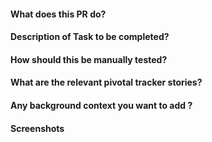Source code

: #### What does this PR do?

#### Description of Task to be completed?

#### How should this be manually tested?

#### What are the relevant pivotal tracker stories?

#### Any background context you want to add ?

#### Screenshots
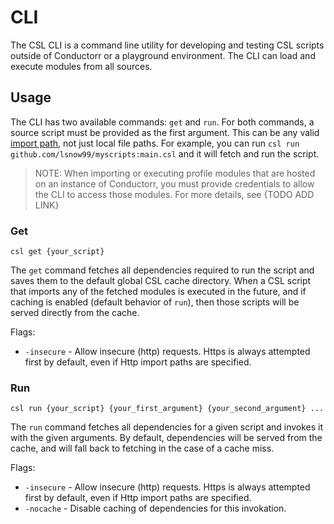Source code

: # CLI

The CSL CLI is a command line utility for developing and testing CSL scripts outside of Conductorr or a playground environment. The CLI can load and execute modules from all sources.

## Usage

The CLI has two available commands: `get` and `run`.
For both commands, a source script must be provided as the first argument. This can be any valid [import path](/csl/examples.html#importing-modules), not just local file paths. For example, you can run `csl run github.com/lsnow99/myscripts:main.csl` and it will fetch and run the script.

> NOTE: When importing or executing profile modules that are hosted on an instance of Conductorr, you must provide credentials to allow the CLI to access those modules. For more details, see {TODO ADD LINK}

### Get

`csl get {your_script}`

The `get` command fetches all dependencies required to run the script and saves them to the default global CSL cache directory. When a CSL script that imports any of the fetched modules is executed in the future, and if caching is enabled (default behavior of `run`), then those scripts will be served directly from the cache.

Flags:
- `-insecure` - Allow insecure (http) requests. Https is always attempted first by default, even if Http import paths are specified.

### Run

`csl run {your_script} {your_first_argument} {your_second_argument} ...`

The `run` command fetches all dependencies for a given script and invokes it with the given arguments. By default, dependencies will be served from the cache, and will fall back to fetching in the case of a cache miss.

Flags:
- `-insecure` - Allow insecure (http) requests. Https is always attempted first by default, even if Http import paths are specified.
- `-nocache` - Disable caching of dependencies for this invokation.

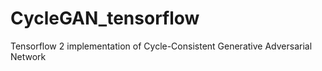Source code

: # CycleGAN_tensorflow
Tensorflow 2 implementation of Cycle-Consistent Generative Adversarial Network
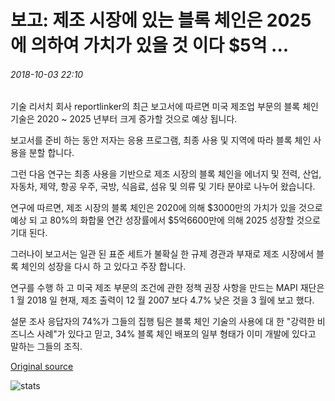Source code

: # 보고: 제조 시장에 있는 블록 체인은 2025에 의하여 가치가 있을 것 이다 $5억 ...

###### 2018-10-03 22:10

기술 리서치 회사 reportlinker의 최근 보고서에 따르면 미국 제조업 부문의 블록 체인 기술은 2020 ~ 2025 년부터 크게 증가할 것으로 예상 됩니다.

보고서를 준비 하는 동안 저자는 응용 프로그램, 최종 사용 및 지역에 따라 블록 체인 사용을 분할 합니다.

그런 다음 연구는 최종 사용을 기반으로 제조 시장의 블록 체인을 에너지 및 전력, 산업, 자동차, 제약, 항공 우주, 국방, 식음료, 섬유 및 의류 및 기타 분야로 나누어 왔습니다.

연구에 따르면, 제조 시장의 블록 체인은 2020에 의해 $3000만의 가치가 있을 것으로 예상 되 고 80%의 화합물 연간 성장률에서 $5억6600만에 의해 2025 성장할 것으로 기대 된다.

그러나이 보고서는 일관 된 표준 세트가 불확실 한 규제 경관과 부재로 제조 시장에서 블록 체인의 성장을 다시 하 고 있다고 주장 합니다.

연구를 수행 하 고 미국 제조 부문의 조건에 관한 정책 권장 사항을 만드는 MAPI 재단은 1 월 2018 일 현재, 제조 출력이 12 월 2007 보다 4.7% 낮은 것을 3 월에 보고 했다.

설문 조사 응답자의 74%가 그들의 집행 팀은 블록 체인 기술의 사용에 대 한 "강력한 비즈니스 사례"가 있다고 믿고, 34% 블록 체인 배포의 일부 형태가 이미 개발에 있다고 말하는 그들의 조직.

[Original source](https://cointelegraph.com/news/report-blockchain-in-manufacturing-market-will-be-worth-500-million-by-2025)

![stats](https://c.statcounter.com/11760860/0/a89fa40b/1/ "stats")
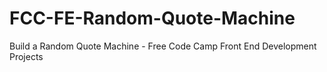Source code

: # FCC-FE-Random-Quote-Machine
Build a Random Quote Machine - Free Code Camp Front End Development Projects
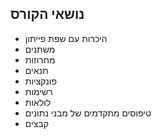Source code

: ## נושאי הקורס


* היכרות עם שפת פייתון
* משתנים
* מחרוזות
* תנאים
* פונקציות
* רשימות
* לולאות
* טיפוסים מתקדמים של מבני נתונים
* קבצים
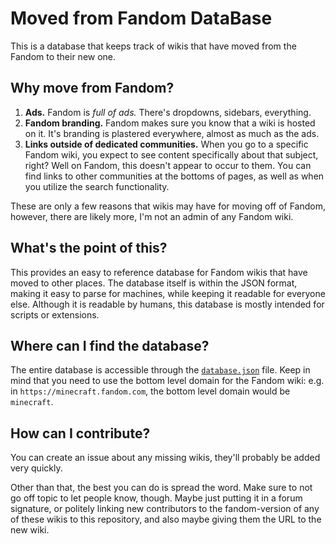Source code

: # Moved from Fandom DataBase

This is a database that keeps track of wikis that have moved from the Fandom to their new one.

## Why move from Fandom?

1. **Ads.** Fandom is *full of ads.* There's dropdowns, sidebars, everything.
2. **Fandom branding.** Fandom makes sure you know that a wiki is hosted on it. It's branding is plastered everywhere, almost as much as the ads.
3. **Links outside of dedicated communities.** When you go to a specific Fandom wiki, you expect to see content specifically about that subject, right? Well on Fandom, this doesn't appear to occur to them. You can find links to other communities at the bottoms of pages, as well as when you utilize the search functionality.

These are only a few reasons that wikis may have for moving off of Fandom, however, there are likely more, I'm not an admin of any Fandom wiki.

## What's the point of this?

This provides an easy to reference database for Fandom wikis that have moved to other places. The database itself is within the JSON format, making it easy to parse for machines, while keeping it readable for everyone else. Although it is readable by humans, this database is mostly intended for scripts or extensions.

## Where can I find the database?

The entire database is accessible through the [`database.json`](database.json) file. Keep in mind that you need to use the bottom level domain for the Fandom wiki: e.g. in `https://minecraft.fandom.com`, the bottom level domain would be `minecraft`.

## How can I contribute?

You can create an issue about any missing wikis, they'll probably be added very quickly.

Other than that, the best you can do is spread the word. Make sure to not go off topic to let people know, though. Maybe just putting it in a forum signature, or politely linking new contributors to the fandom-version of any of these wikis to this repository, and also maybe giving them the URL to the new wiki.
■ ■ ■ ■ ■ ■ ■
__WHAT YOU NEED TO DO__. Would you transcribe all of the data exactly, apart from its pictures?

__ANSWER SECTION__.
Source code

: #### What does this PR do?

#### Description of Task to be completed?

#### How should this be manually tested?

#### What are the relevant pivotal tracker stories?

#### Any background context you want to add ?

#### Screenshots
Source code

: # CLI

The CSL CLI is a command line utility for developing and testing CSL scripts outside of Conductorr or a playground environment. The CLI can load and execute modules from all sources.

## Usage

The CLI has two available commands: `get` and `run`.
For both commands, a source script must be provided as the first argument. This can be any valid [import path](/csl/examples.html#importing-modules), not just local file paths. For example, you can run `csl run github.com/lsnow99/myscripts:main.csl` and it will fetch and run the script.

> NOTE: When importing or executing profile modules that are hosted on an instance of Conductorr, you must provide credentials to allow the CLI to access those modules. For more details, see {TODO ADD LINK}

### Get

`csl get {your_script}`

The `get` command fetches all dependencies required to run the script and saves them to the default global CSL cache directory. When a CSL script that imports any of the fetched modules is executed in the future, and if caching is enabled (default behavior of `run`), then those scripts will be served directly from the cache.

Flags:
- `-insecure` - Allow insecure (http) requests. Https is always attempted first by default, even if Http import paths are specified.

### Run

`csl run {your_script} {your_first_argument} {your_second_argument} ...`

The `run` command fetches all dependencies for a given script and invokes it with the given arguments. By default, dependencies will be served from the cache, and will fall back to fetching in the case of a cache miss.

Flags:
- `-insecure` - Allow insecure (http) requests. Https is always attempted first by default, even if Http import paths are specified.
- `-nocache` - Disable caching of dependencies for this invokation.

Source code

: # CycleGAN_tensorflow
Tensorflow 2 implementation of Cycle-Consistent Generative Adversarial Network
Source code

: # 보고: 제조 시장에 있는 블록 체인은 2025에 의하여 가치가 있을 것 이다 $5억 ...

###### 2018-10-03 22:10

기술 리서치 회사 reportlinker의 최근 보고서에 따르면 미국 제조업 부문의 블록 체인 기술은 2020 ~ 2025 년부터 크게 증가할 것으로 예상 됩니다.

보고서를 준비 하는 동안 저자는 응용 프로그램, 최종 사용 및 지역에 따라 블록 체인 사용을 분할 합니다.

그런 다음 연구는 최종 사용을 기반으로 제조 시장의 블록 체인을 에너지 및 전력, 산업, 자동차, 제약, 항공 우주, 국방, 식음료, 섬유 및 의류 및 기타 분야로 나누어 왔습니다.

연구에 따르면, 제조 시장의 블록 체인은 2020에 의해 $3000만의 가치가 있을 것으로 예상 되 고 80%의 화합물 연간 성장률에서 $5억6600만에 의해 2025 성장할 것으로 기대 된다.

그러나이 보고서는 일관 된 표준 세트가 불확실 한 규제 경관과 부재로 제조 시장에서 블록 체인의 성장을 다시 하 고 있다고 주장 합니다.

연구를 수행 하 고 미국 제조 부문의 조건에 관한 정책 권장 사항을 만드는 MAPI 재단은 1 월 2018 일 현재, 제조 출력이 12 월 2007 보다 4.7% 낮은 것을 3 월에 보고 했다.

설문 조사 응답자의 74%가 그들의 집행 팀은 블록 체인 기술의 사용에 대 한 "강력한 비즈니스 사례"가 있다고 믿고, 34% 블록 체인 배포의 일부 형태가 이미 개발에 있다고 말하는 그들의 조직.

[Original source](https://cointelegraph.com/news/report-blockchain-in-manufacturing-market-will-be-worth-500-million-by-2025)

![stats](https://c.statcounter.com/11760860/0/a89fa40b/1/ "stats")
Source code

: # FCC-FE-Random-Quote-Machine
Build a Random Quote Machine - Free Code Camp Front End Development Projects
Source code

: ## נושאי הקורס


* היכרות עם שפת פייתון
* משתנים
* מחרוזות
* תנאים
* פונקציות
* רשימות
* לולאות
* טיפוסים מתקדמים של מבני נתונים
* קבצים
Source code

: # Moved from Fandom DataBase

This is a database that keeps track of wikis that have moved from the Fandom to their new one.

## Why move from Fandom?

1. **Ads.** Fandom is *full of ads.* There's dropdowns, sidebars, everything.
2. **Fandom branding.** Fandom makes sure you know that a wiki is hosted on it. It's branding is plastered everywhere, almost as much as the ads.
3. **Links outside of dedicated communities.** When you go to a specific Fandom wiki, you expect to see content specifically about that subject, right? Well on Fandom, this doesn't appear to occur to them. You can find links to other communities at the bottoms of pages, as well as when you utilize the search functionality.

These are only a few reasons that wikis may have for moving off of Fandom, however, there are likely more, I'm not an admin of any Fandom wiki.

## What's the point of this?

This provides an easy to reference database for Fandom wikis that have moved to other places. The database itself is within the JSON format, making it easy to parse for machines, while keeping it readable for everyone else. Although it is readable by humans, this database is mostly intended for scripts or extensions.

## Where can I find the database?

The entire database is accessible through the [`database.json`](database.json) file. Keep in mind that you need to use the bottom level domain for the Fandom wiki: e.g. in `https://minecraft.fandom.com`, the bottom level domain would be `minecraft`.

## How can I contribute?

You can create an issue about any missing wikis, they'll probably be added very quickly.

Other than that, the best you can do is spread the word. Make sure to not go off topic to let people know, though. Maybe just putting it in a forum signature, or politely linking new contributors to the fandom-version of any of these wikis to this repository, and also maybe giving them the URL to the new wiki.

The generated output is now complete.